The saying goes that “no one knows tomorrow”, however I am of the opinion that you can design your tomorrow. I urge you not to leave it up to fate, but rather purpose in your heart to create your future. Perhaps a biased opinion however, women are gifted with foresight, so use that to your advantage and make the right decisions, even if the process will be painful. On the contrary, if you are not in a relationship, you can wipe the sweat off your forehead; you have the chance to make an adequate analysis without having emotions to cloud your thinking.
The good, the bad & the ugly
As with everything, a lifelong partnership with your spouse will have its pros and cons. A good aspect is that you will have someone to live out your destiny with, they might not understand your dreams but they will support you regardless. Through this, you must be willing to take on the bad. Someone once told me that a marriage consists of two people who can forgive. Being tied to someone means you must learn to look over their faults and put in effort to make it work. Let us not forget the ugly. As much as you try, you cannot change people. A person can adapt their behaviour to appease you, yet old habits are hard to break. If your partner does not resolve to consciously alter the things that aggravate you, it is something you are going to have to live with. Pray, scream, cry; it will not change a thing. We all have freewill and only we can choose how to act, function or reason.
Do not lose hope
My faith has rescued me from some dire situations. I have hit rock bottom and the fall was so bad that I created a crack, which threw me even deeper below the surface. Does that mean I have given up on love? Of course not. No matter how many times I clean my house, it will get messy. I view relationships in a similar light. You have to make a deliberate effort to work at it. If it is worth fighting for, get that duster out and clear away the complacency that you have allowed to set in.

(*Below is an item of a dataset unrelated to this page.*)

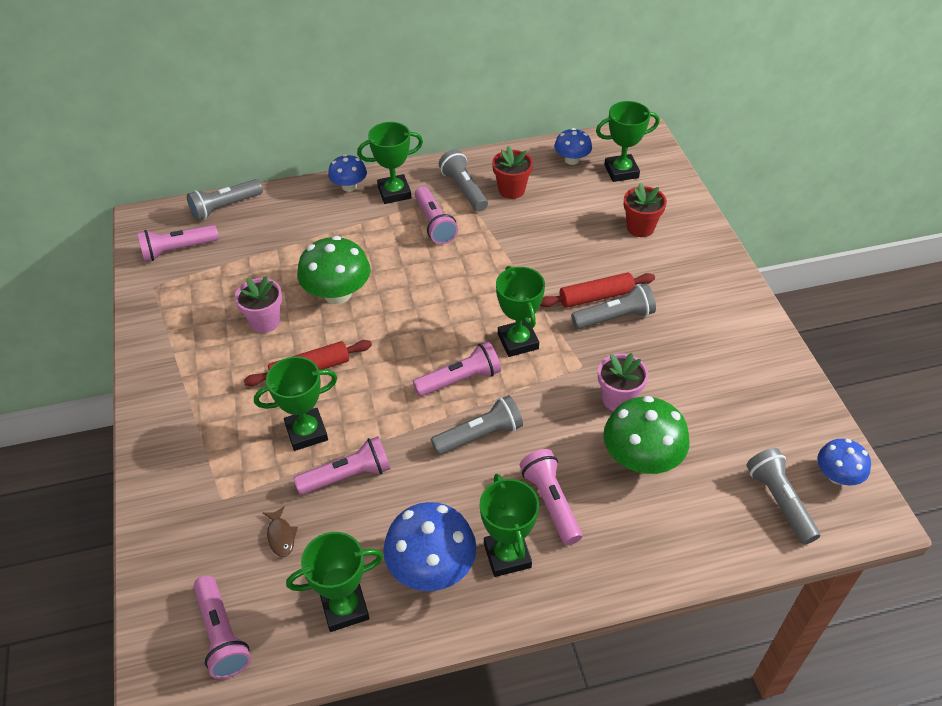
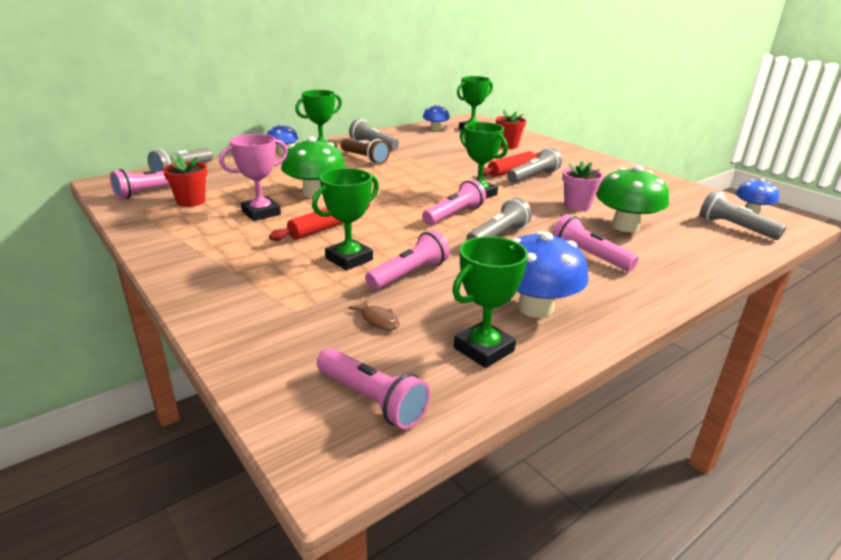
camera: 25 degrees left, 20 degrees down
pink flower pot [235,276,282,333] -> pink trophy [219,134,288,221]
pink flashlight [415,186,458,244] -> brown flashlight [341,139,390,164]
green trophy [480,474,539,577] -> none
red flower pot [492,146,533,199] -> red flower pot moved to [163,154,207,207]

I once had the opportunity to spend time with an elderly couple that had been married for decades. It was a privilege to watch how they interacted with each other and even though the man had been ill for a long while, his wife took care of him with great passion and sacrifice. Seeing this reinforced my confidence that God encourages companionship and as a result, will work things out together for your good. I can guarantee you that they had encountered many difficult times, yet their ability to persist through it has brought them to this point.
I would like to leave you with this; people say life is too short. I beg to differ. Life is a lengthy journey, so the consequences of your choices now, can stay with you for a very long time. Be prepared to accept that those annoying tendencies that your partner has now may never change. However, if you are willing to take it all in your stride, then do not lose heart. Forever is a long time, but what is life without love?